The Chip ‘n’ Dale Theory of Relationships
by Angela Dahl (@AngelaDahling)
Opposites attract, but birds of a feather flock together. No wonder we are often confused when it comes to relationships. Yet the combination of the two most common sayings about relationships makes sense, especially when you look at it from the perspective of Disney’s mischievous chipmunks. I have a theory that the foundation for a successful relationship depends on whether you’re a Chip or a Dale.
Being a Chip means you’re the practical, more organized one in the relationship. You’re a planner, a leader – one who gets the ball (or acorns) rolling. One might even say that you have a Type A personality (I, however, won’t because I only took one psych course… in high school).
A Dale is the more fun-loving, spontaneous one in the relationship. Idiomatically, you go more easily with the flow, and you may have your head in the clouds at times. You could be considered more of a Type B personality.
You do have to be “of a feather” to make any relationship work. There has to be some similarities in interests, values, and goals. But chances are, in the relationships you value the most, one of you is a Chip while the other is a Dale. There’s a reason why “opposites attract”; there’s a basic human need to find what we are lacking. If we’re hungry, we eat. If we can’t bring ourselves to do something, we should find someone who will whack us on the head chipmunk-style and make us do it (the whacking is, of course, metaphorical). What I really mean is, any person that you have a significant connection with should support you and keep you in check as you move toward your goals… and this may or may not include a cartoonish thump on the head.
Here’s what we can learn from Chip ‘n’ Dale:
1) Have Fun
Even through troubled times – Donald cutting down their home multiple times over the years, for example – these little guys always manage to have fun. They often turn their troubles into a game, like when they have to round up their acorns to keep Donald from stealing them. If we could add this element of fun to our significant relationships, it’ll keep our own problems, or Donald’s, from bringing us down.
2) Work Together
Chip and Dale always work as a team. In the classic Disney shorts, you never see one of them going rogue to avenge their stolen acorns; they always go together. Even though sometimes Dale gets a little too distracted, or Chip gets a little cranky, they pull it together and accomplish what they set out to do. Despite their differences, they always work together, and this works for any relationship.
3) Find Balance
The “Punkin Chunkin” episode of Modern Family is the best example, I think, of having balance in a relationship. In this episode, the family divides itself into the Dreamers vs. the Pritchetts (the realists) over Cam’s “punkin chunkin” story about launching a pumpkin across a football field. It takes the entire family to get the punkin chunked, and there’s a lovely voiceover at the end:
“There are dreamers and there are realists in this world. You’d think the dreamers would find the dreamers, and the realists would find the realists, but more often than not, the opposite is true. You see, the dreamers need the realists to keep them from soaring too close to the sun, and the realists? Well, without the dreamers, they might not ever get off the ground.”

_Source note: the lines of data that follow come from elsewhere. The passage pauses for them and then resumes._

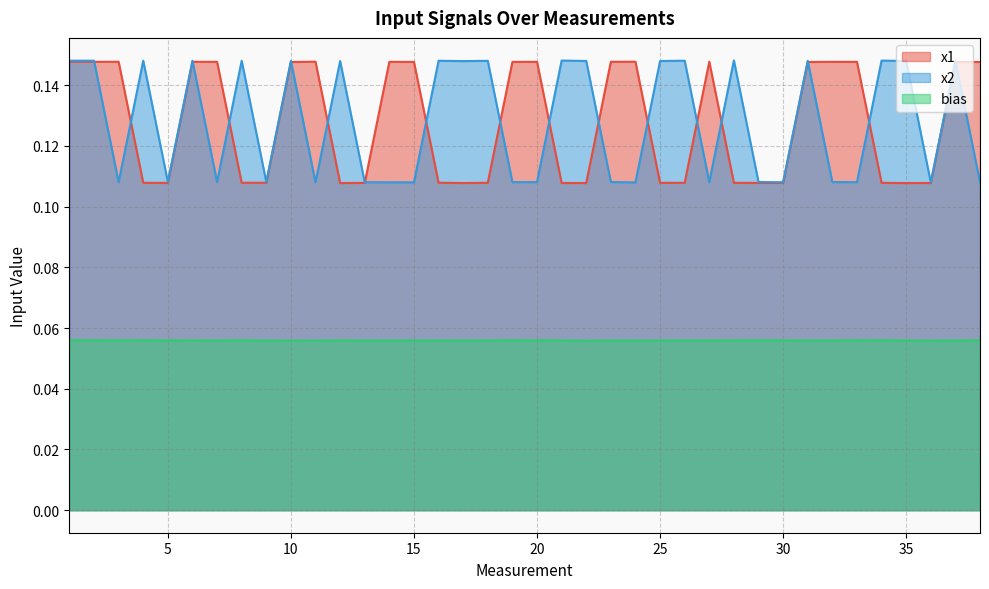

Rank the series by their maximum value, from lowest to highest.

bias, x1, x2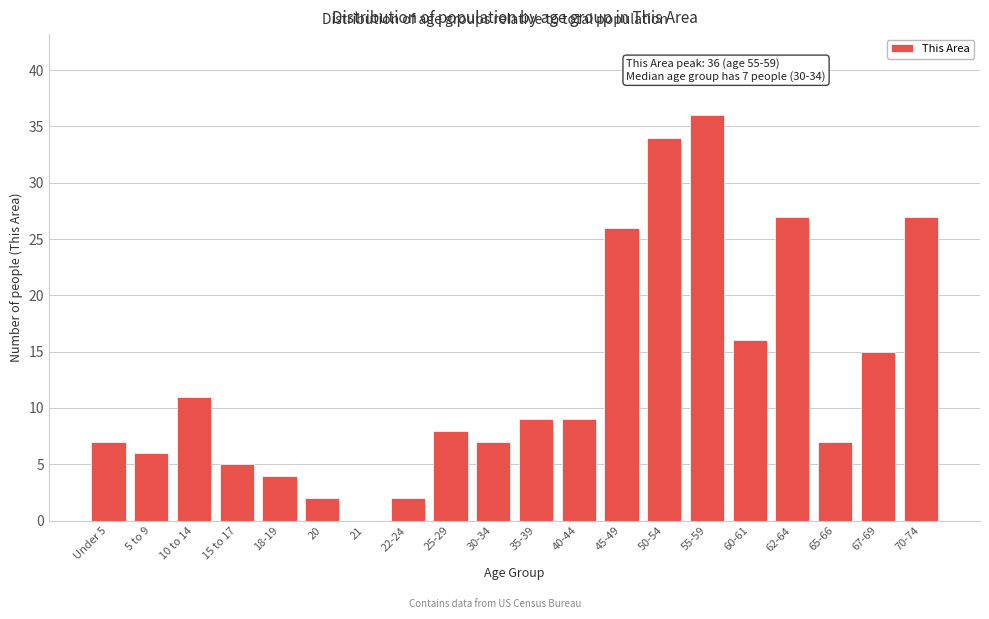

Reading left to right, list all the values displayed in this chart.

Under 5=7	5 to 9=6	10 to 14=11	15 to 17=5	18-19=4	20=2	21=0	22-24=2	25-29=8	30-34=7	35-39=9	40-44=9	45-49=26	50-54=34	55-59=36	60-61=16	62-64=27	65-66=7	67-69=15	70-74=27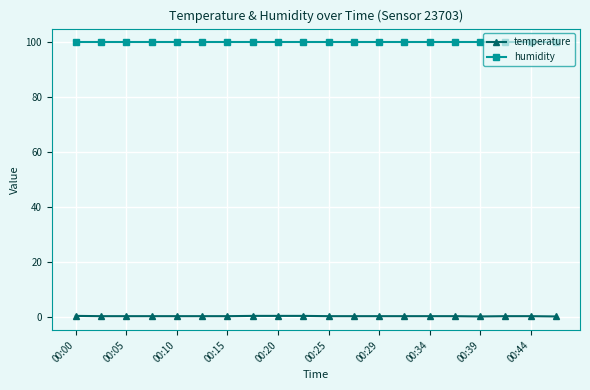

Rank the series by their maximum value, from lowest to highest.

temperature, humidity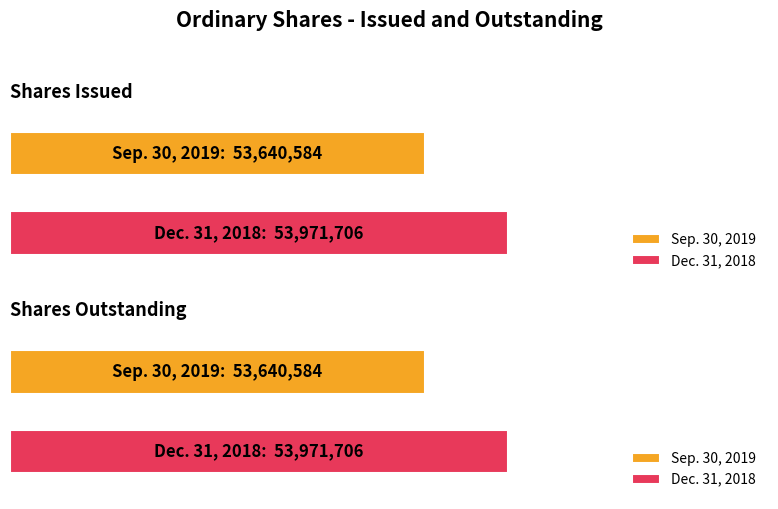

Read the Sep. 30, 2019 value at Shares Issued.

53640584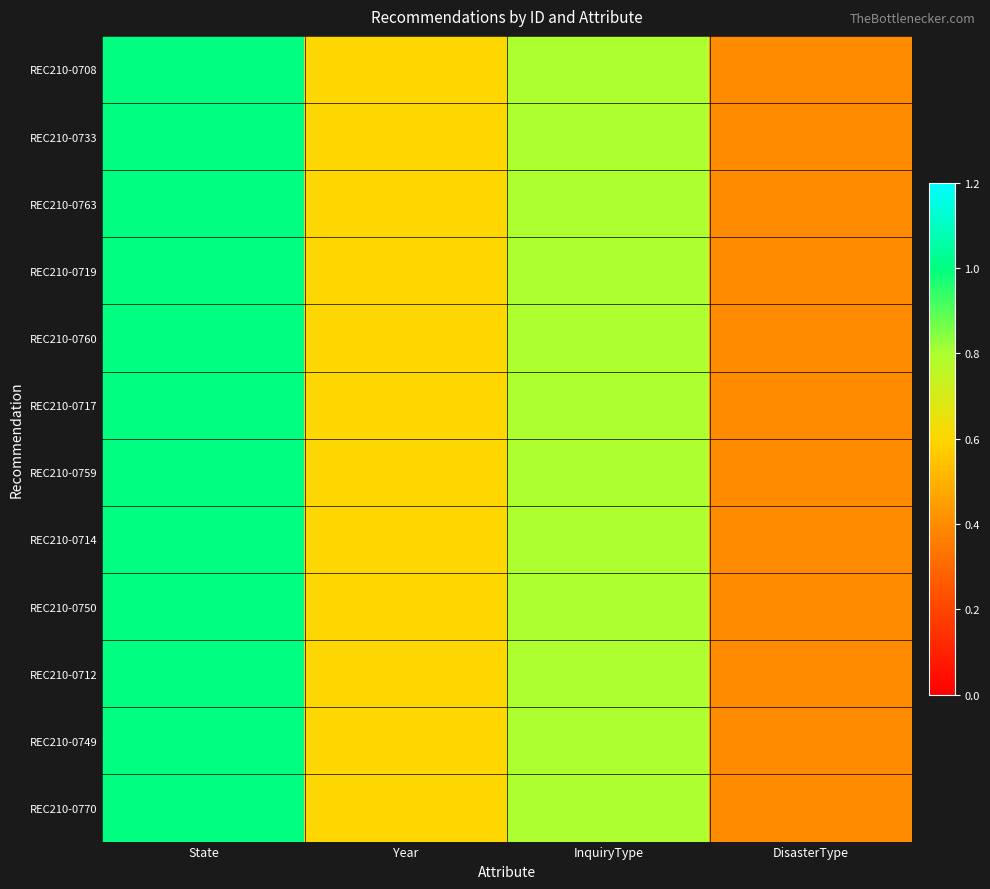

Reading right to left, extract all data points from this chart.

REC210-0708: DisasterType=0.4	InquiryType=0.8	Year=0.6	State=1.0
REC210-0733: DisasterType=0.4	InquiryType=0.8	Year=0.6	State=1.0
REC210-0763: DisasterType=0.4	InquiryType=0.8	Year=0.6	State=1.0
REC210-0719: DisasterType=0.4	InquiryType=0.8	Year=0.6	State=1.0
REC210-0760: DisasterType=0.4	InquiryType=0.8	Year=0.6	State=1.0
REC210-0717: DisasterType=0.4	InquiryType=0.8	Year=0.6	State=1.0
REC210-0759: DisasterType=0.4	InquiryType=0.8	Year=0.6	State=1.0
REC210-0714: DisasterType=0.4	InquiryType=0.8	Year=0.6	State=1.0
REC210-0750: DisasterType=0.4	InquiryType=0.8	Year=0.6	State=1.0
REC210-0712: DisasterType=0.4	InquiryType=0.8	Year=0.6	State=1.0
REC210-0749: DisasterType=0.4	InquiryType=0.8	Year=0.6	State=1.0
REC210-0770: DisasterType=0.4	InquiryType=0.8	Year=0.6	State=1.0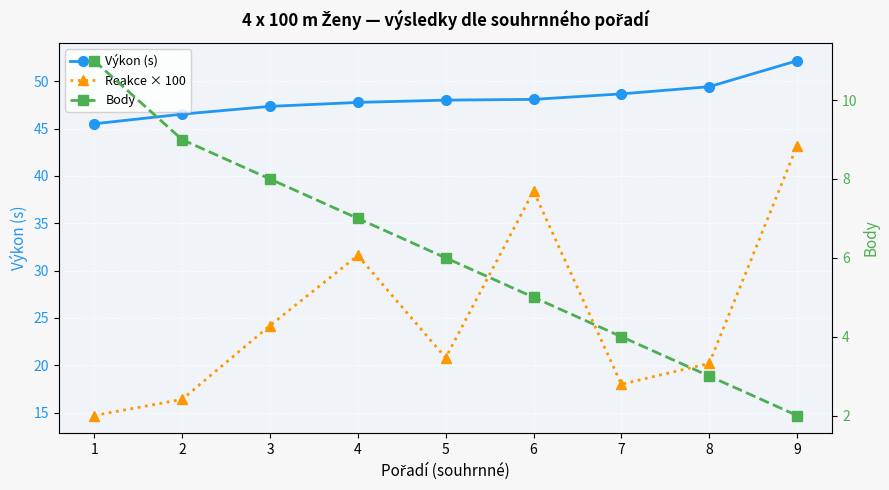

Which category has the highest value in the Body series?

1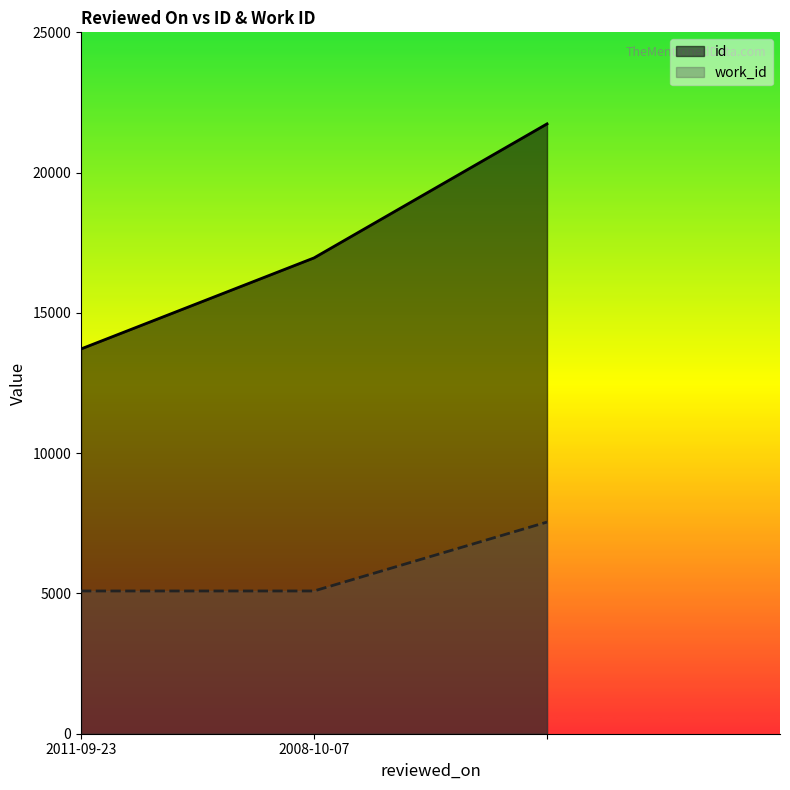

List the labels in order of work_id value, smallest first.

2011-09-23, 2008-10-07, 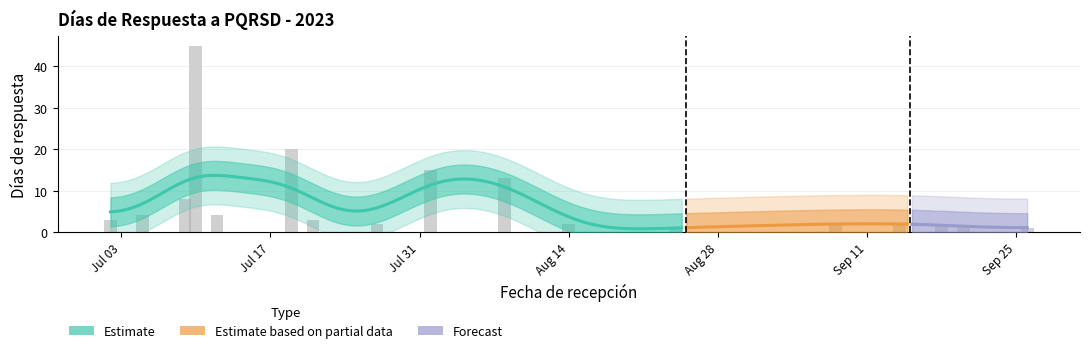

Are the bars horizontal?

No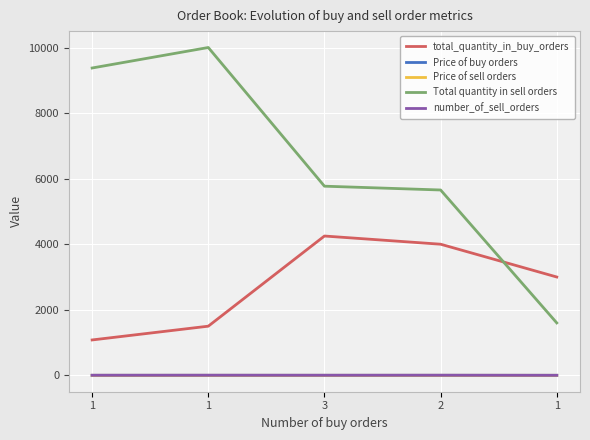

What are all the series names shown in the legend?

total_quantity_in_buy_orders, Price of buy orders, Price of sell orders, Total quantity in sell orders, number_of_sell_orders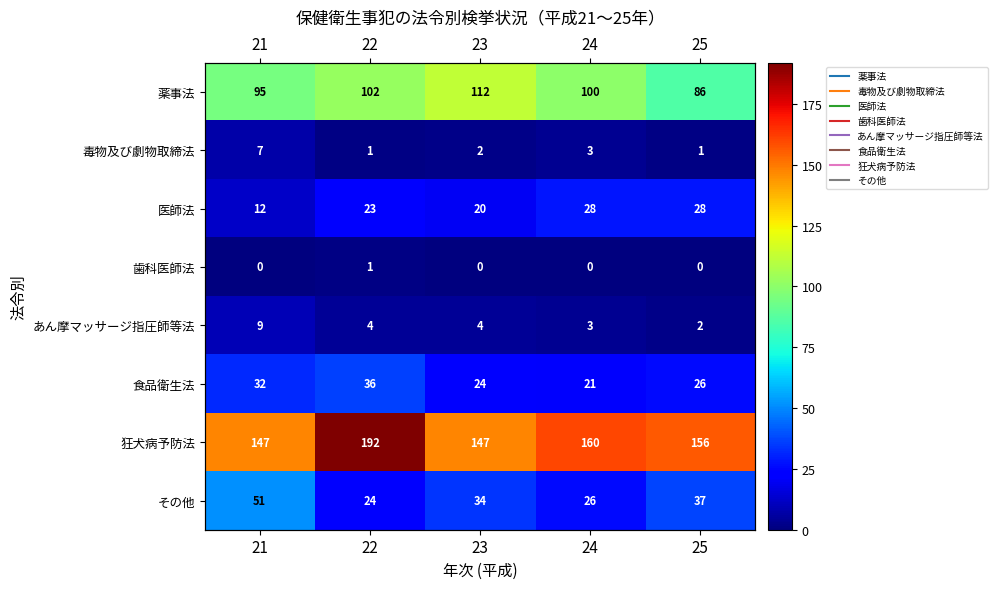

Rank the categories by 医師法 value from lowest to highest.

21, 23, 22, 24, 25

On their own, the realists and the dreamers, or the Chips and the Dales, are limited by their own flight pattern. But when you add in another component, punkins can fly across football fields, and chipmunks can outmaneuver an angry duck.
When it comes to finding love, Phoebe from Friends taught us about our lobster (it’s a known fact that they mate for life, and you can see old lobster couples walking around in their tanks holding claws). However, maybe we should start focusing on finding our chipmunk.